Having dragged myself in from the provinces using one of Mr Branson's 'Pendulino' trains - by far the most comfortable alternative to the motorcycle 'wall of death' - and enjoyed the welcoming embrace of London life that only the Underground can deliver - intimacy with reeking strangers, tooth-rattling inertia, the parched and ionised breath of Hades, the prospect of your sweating neighbour toting a bag crammed with semtex or sarin - I pitch up at the heart, or perhaps a less vital but still well-intentioned and noteworthy organ, of government.
A thickly chlorinated water feature, lustrous films of water wrapping themselves around obsidian blocks, guards the doorway to an airy structure of burnished steel and glass that is clean, frosted or infused with colour. This isn't the creaking, beleaguered facade of law and order I've seen in provincial magistrates' courts and market-town punch-ups. This high-concept vision of strength and openness wouldn't look out of place in an investment banker's loft-space being discussed over absinthe and quail nipples, assuming said banker has tasted those tasty, green shoots of recovery rather than drowning in his own mortgage and wishing he worked in the public sector.
Inside, sharp-suited automata, their mouths glued into adequately polite half-smiles, check my bona fides, scan me for knives and RPG's, issue me with temporary ID, which would probably explode if I left the building without handing it back, and wave me towards a set of man-size test-tubes. I show a machine the ID, enter the unique and secure code shouted my way by one of the automata, and the test tube whisks itself open to admit me. I step inside, to embrace what turns out to be a disappointing future. I'm not transported to the Soho basement HQ of UNCLE, to the transporter room of the USS Enterprise or to the Batcave.

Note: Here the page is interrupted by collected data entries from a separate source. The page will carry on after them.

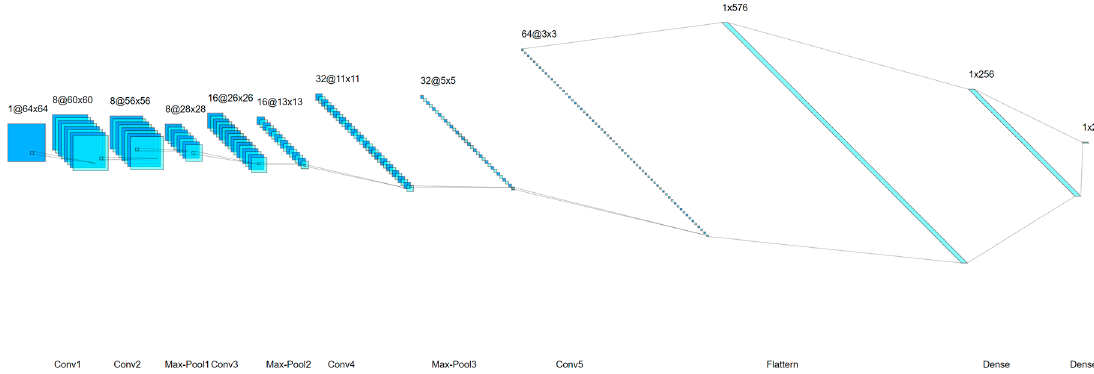
Figure 3. CGFace model with detailed configuration for each layer.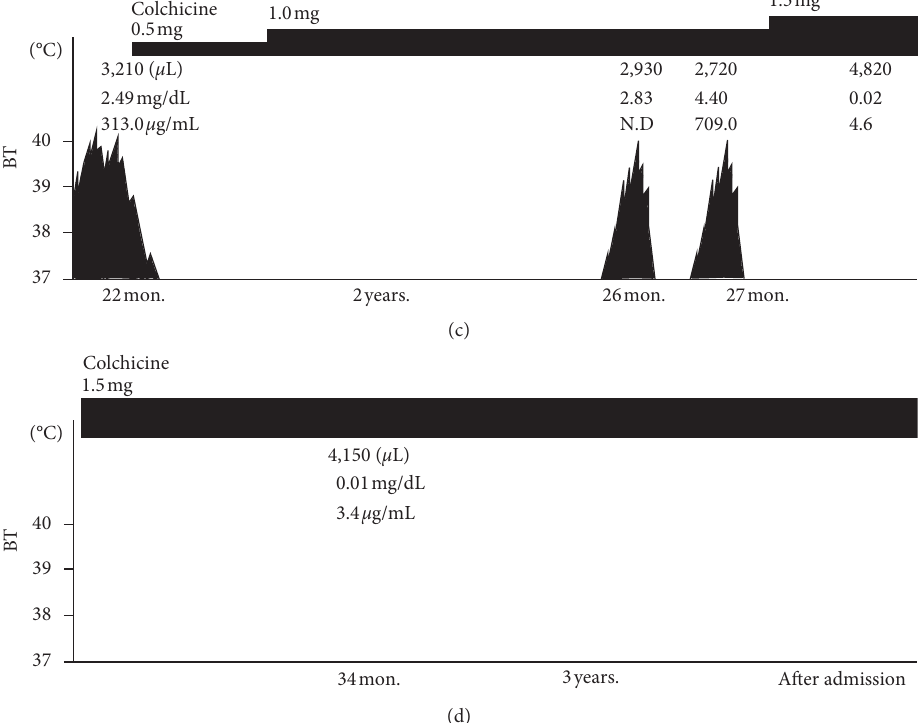
Figure 1: The clinical course. Horizontal axis shows months after the patient’s admission, and vertical axis shows patient’s body temperature (BT, notated Celsius temperature). Jagged black area means the duration and the height of patient’s fever. WBC, white blood cells; CRP, C- reactive protein; SAA, serum amyloid A; N.D, no data. Table 2: Profile of previously reported FMF patients with MEFV p.Ser503Cys exon 5 variants. Febrile attack Other symptoms of FMF Patient (Ref.) Age (yr)/sex MEFV FMF Frequency (mo) Duration (day) Ab. Th. Arth. Head. Response to colchicine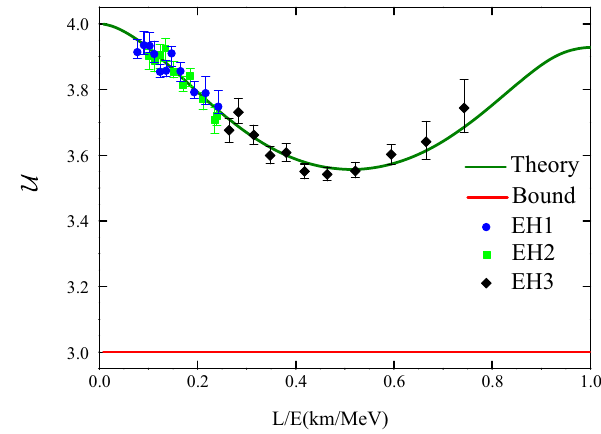
Fig. 3 The total entropic uncertainty ( U ) as a function of the distance traveled per energy L / E with an initial electron flavor state. The olive line represents the theoretical value of the total entropic uncertainty in Eq. (26); the red line corresponds to the lower bound of the total EUR, the right-hand side of Eq. (18), the experiment data are from Daya Bay collaboration [3] in three underground experimental halls (EH1: blue, circle; EH2: green, square; EH3: black,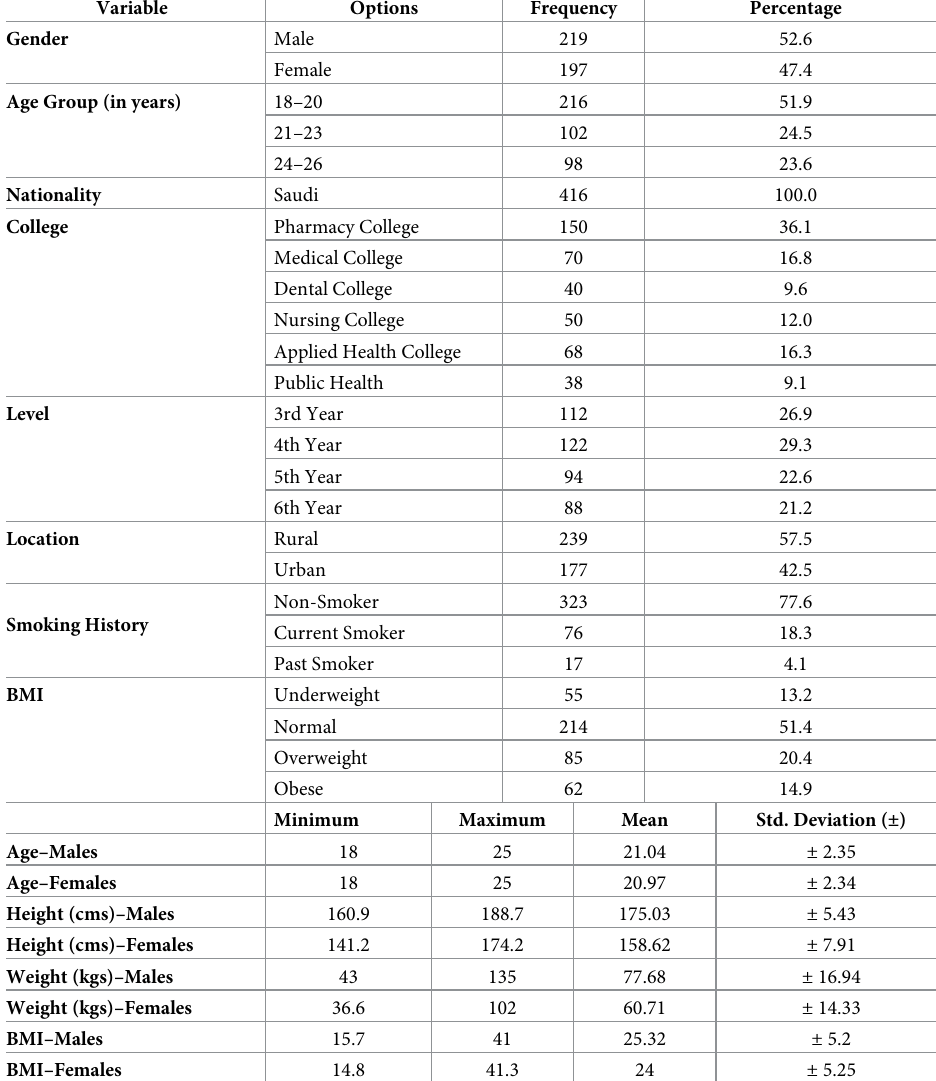
Table 1. Demographics / sample characteristics.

Instead, I stand on a target, am sniffed for explosives - or celery, for all I know - and ushered into a bright and open atrium, a basement floor of tropical plants, demi-lattes, panninis and Yogo classes opening on to five floors of hushed office space, water coolers and signage in soothing colours directing the visitor to a bewildering variety of acronyms and - protect and survive - the bomb shelter.
I have my meeting - the contents of which I cannot disclose, but rest assured a small corner of Guantanamo will be preserved for abuse'rs' of apostroph'es - and find my provincial wits somewhat taxed by a charming apparatchik of the new order, bright enough to go far enough, his path unimpeded by cynicism, his high-minded readiness to serve making my withering world-view feel more than a little juvenile, his ten years of bureaucratic insight trumping my two months of long lunches and skimpy research.
A chorus of whooping and laughter floods in from the street below, ignoring the tetchy clacking of keyboards and the hushing whisper of the air conditioning. Zimbabwean emigres are staging a demonstration on the street below in support of imprisoned pro-democracy activists. They grin at anyone who comes to a window, brandish their banners politely, wave and tease the security automata, before moving on without a glimpse of the old bill, perhaps having realised that the Home Office has little influence on Mugabe's penal policy, or having already discovered that the same can be said of the FCO, the UN or any other acronym you'd care to mention.
I return to Euston, join the expectant mass at the departure board, become part of a frenzied hive-mind when my platform is announced, have a one hour fever-dream of tilting crazily northward at huge speeds while chubby men with floppy fringes shout at their phones about slim margins and enhanced resilience, then find myself back in the provinces and compelled to type a meandering and pointless blog about my unusual day rather than concentrating on my civil service project management exams.
If you think this is dull, you should see the textbook I'm avoiding.